Payroll data from more than 200,000 companies using Gusto shows a similar trend nationwide. As of April 2019, teenagers accounted for about 2 percent of new hires on their platform, Gusto’s Pardue said. By April of this year, the teenage share of new hires had more than quadrupled to 9 percent. Wages increased faster for teenagers than for any other age group.

“What we’re really seeing across all industries is teenagers filling that gap as older workers exit the workforce or are either still unable or unwilling to come back,” Pardue said.

So if school and extracurricular activities don’t really keep teenagers from working – as long as companies are willing to hire them – maybe this isn’t a supply problem at all. Perhaps the infamous, generation-defining millennial exit from the youth workforce was always about demand.

When the demand for labor changes, teenagers feel it first. They are more exposed to the cruelties of the economic cycle than any other group. And millennials have been worse off economically than any generation in history.

Millennials entered the labor market amid two major recessions and the jobless recovery that followed, meaning they were always competing against legions of laid-off, more experienced workers, said Northeastern University economist Alicia Sasser Modestino.

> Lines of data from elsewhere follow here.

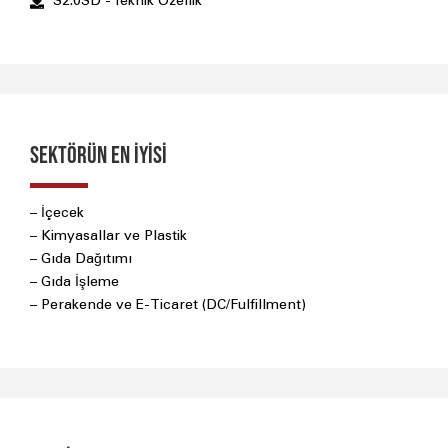
S2.0SD - Teknik Özellik
sektörün en iyisi
– İçecek
– Kimyasallar ve Plastik
– Gıda Dağıtımı
– Gıda İşleme
– Perakende ve E-Ticaret (DC/Fulfillment)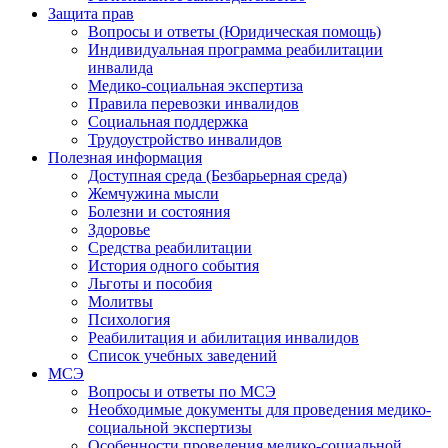
Защита прав
Вопросы и ответы (Юридическая помощь)
Индивидуальная программа реабилитации
инвалида
Медико-социальная экспертиза
Правила перевозки инвалидов
Социальная поддержка
Трудоустройство инвалидов
Полезная информация
Доступная среда (Безбарьерная среда)
Жемчужина мысли
Болезни и состояния
Здоровье
Средства реабилитации
История одного события
Льготы и пособия
Молитвы
Психология
Реабилитация и абилитация инвалидов
Список учебных заведений
МСЭ
Вопросы и ответы по МСЭ
Необходимые документы для проведения медико-
социальной экспертизы
Особенности проведения медико-социальной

Millennial teens also faced stiff competition from another vast reservoir of talented, hard-working adult competitors, said Hande Inanc, a senior Mathematica researcher who tracks trends in youth unemployment. The immigrant population has increased sharply over the millennia, with the foreign-born proportion of the population reaching its highest level since at least 1850 in 2018. It has since declined, in part due to Trump-era immigration policies and restrictions related to the coronavirus pandemic.

Meanwhile, many of the entry-level jobs that drew Gen X into the workforce began disappearing as millennials entered the workforce, Modestino said. Low-wage teenagers in video rental stores have been replaced by a few high-paid adult programmers at some video-streaming giants. Paper carriers were similarly phased out in favor of highly skilled adults making newspapers available online, delivered via internet protocols rather than bicycles.